Dylan has rightfully come to the conclusion in this piece that in his younger years he acted in a purported “adult” manner when in truth his views, goals, and purpose couldn’t have been further from this reality. He relates how he strove after certain “noble” pursuits in his youth and quite successfully in fact, only to discover that that which once allured him so was hollow and that which he neglected was in fact of the greatest value. He prematurely made up his mind about the world, about what is good and what is evil only to discover that his conceptions were false. He points out a frightful mistake which so many youth make. They think that they know it all or at least enough and place emphasis where it isn’t due only to realize that as a result of their narrow-mindedness they wasted a great deal of their time.
With nearly every verse of this poem Dylan seems to be imparting another lesson. He seems to beg us to keep an open mind to every new idea and every new person we come across while beseeching us to take notice of that which is true and right. He cautions us not to whittle our lives away with futility yet he warns us against excessive worry. Altogether, this short piece seems to be a well of paradoxical counsel that is both realistic and human.

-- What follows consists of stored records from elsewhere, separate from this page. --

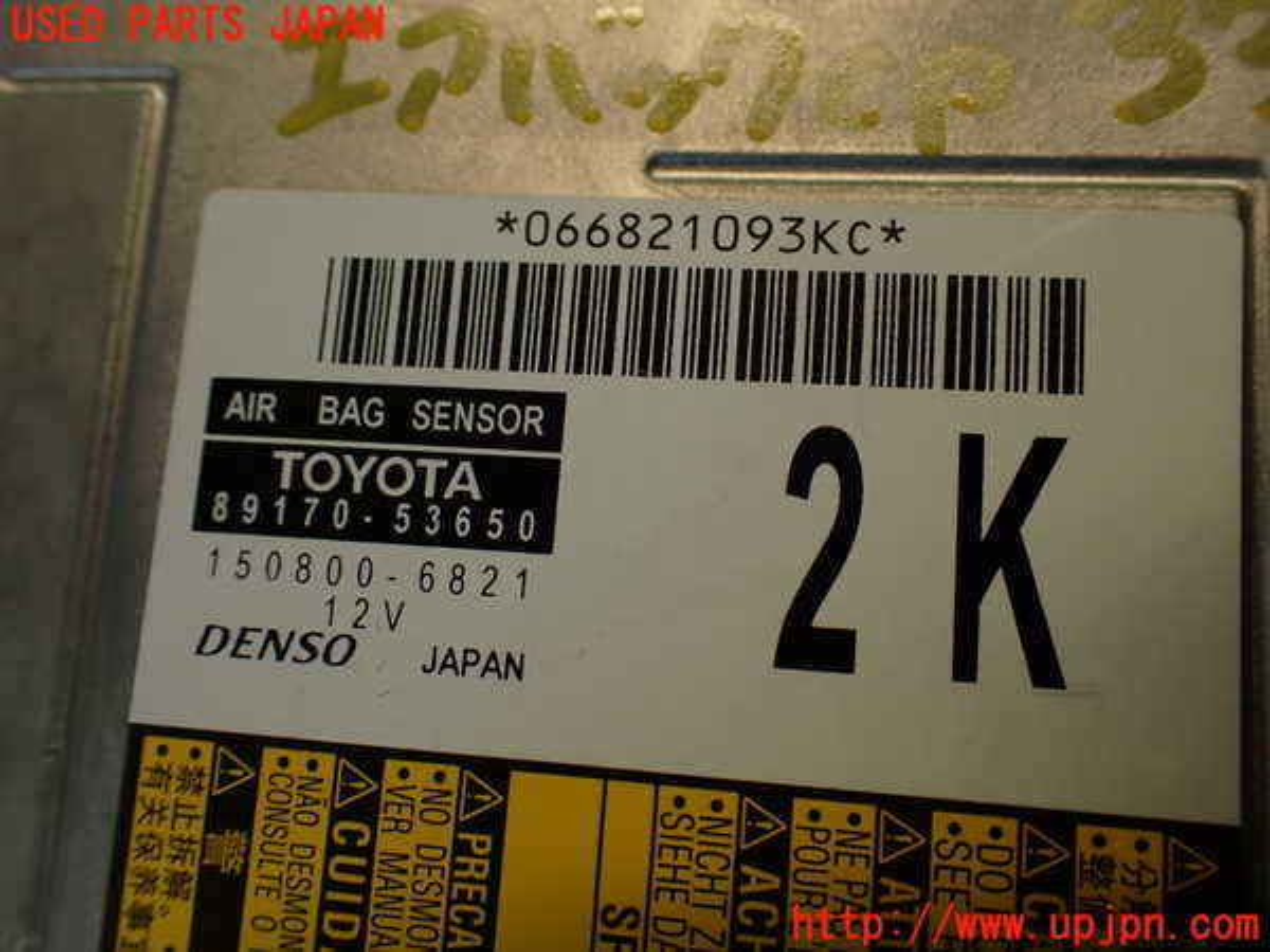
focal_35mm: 32
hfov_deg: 56.8
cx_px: 635
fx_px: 1174
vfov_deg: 44.2
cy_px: 476
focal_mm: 5.79
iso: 100
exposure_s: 1/60
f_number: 2.4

They say that poetry can speak to the reader and that what it says is dependent on that reader. “My Back Pages” speaks to me personally and I find it so relevant to where I am on this road as a transient of life. Basically, I am a teenager at a cross-road preparing to make some rather important decisions equipped with only about sixteen years worth of life experience. The ironic part of this bizarre situation is that many of life’s defining decisions are made in the minds of people who don’t know very much about life at all. So one could come to the conclusion that while we possess free choice (a concept I believe in as a Jew) the decisions we make in these younger stages of life would possibly be different were we better prepared to make them.

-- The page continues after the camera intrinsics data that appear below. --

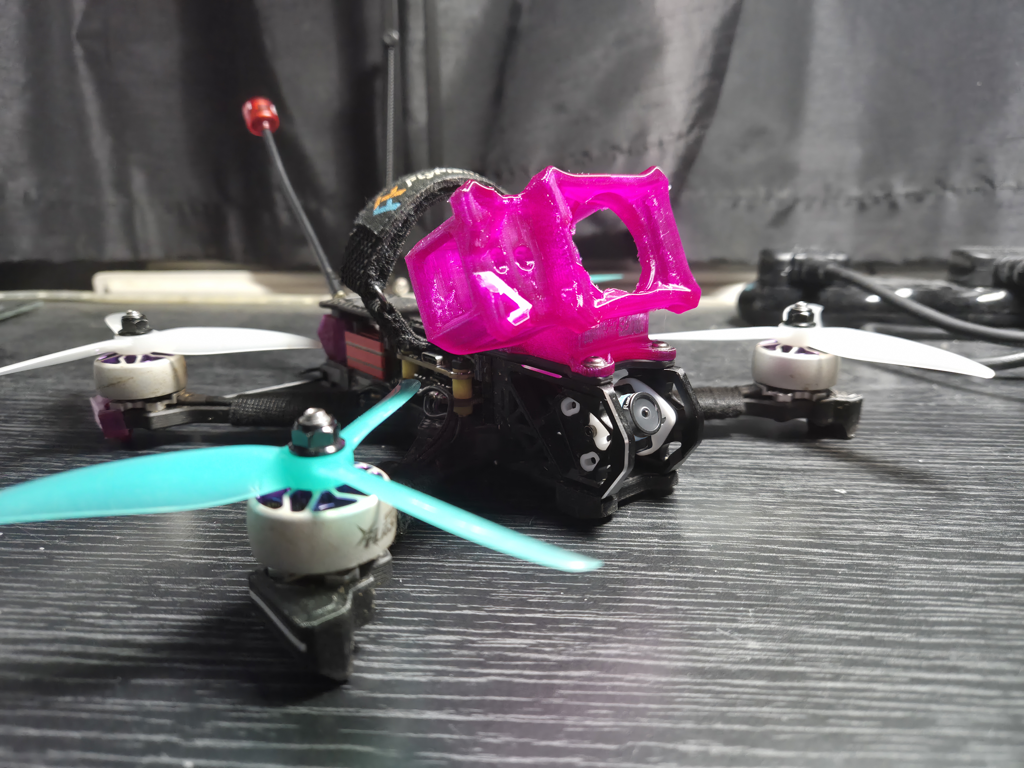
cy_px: 384
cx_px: 512
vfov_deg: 58.9
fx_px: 680
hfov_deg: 73.9
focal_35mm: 23
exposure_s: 1/50
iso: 400
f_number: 1.8
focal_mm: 5.4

The predicted lifespan for this generation is a century and most defining moments occur in the first quarter of this time. Marriage, college, and career, are just a few of these decisions that will have to be made before one has even really gotten to the core of this apple we call life. Knowing that these decisions will need to be made and knowing what Dylan has taught about perspective or lack thereof I am very aware of my capacity for error and the possibility that I may have already done irreparable damage and not even be privy to it yet.

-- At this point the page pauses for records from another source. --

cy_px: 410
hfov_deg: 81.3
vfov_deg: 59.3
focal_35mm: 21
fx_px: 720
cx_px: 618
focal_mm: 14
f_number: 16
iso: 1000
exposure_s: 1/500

In a more abstract sense of the same principles I find it fascinating how even the most earnest youth are made ridiculous by their views and goals. They can be so caring and so determined without realizing for a second the irrationality that cloaks them. It is at once their greatest flaw and supreme charm, at least noble if not real. I believe that most youth, myself very much included, live in an idealized version of the world or at least possess romanticized notions of how to improve it. We do think we know better than everyone else and it’s because we haven’t seen a lot of life’s brutal reality. I know that I am especially among those that feel this way yet there is no major event that proves my point. Rather it is my ever changing notions about everything from the meaning of life and the actuality of heaven to whether or not rap music is indeed an art form that illustrates the constantly evolving positions of my young mind.
With “My Back Pages” Bob Dylan struck a chord (no rather horrible pun intended) at least with me (how frightfully cliché). By making reference to the innumerable mistakes youth make as a result of too much confidence in their own logic he heeds us against erring as he himself did. In conclusion, this piece, though small in words, imparts lessons larger and nobler than many works of a lesser caliber can in pages.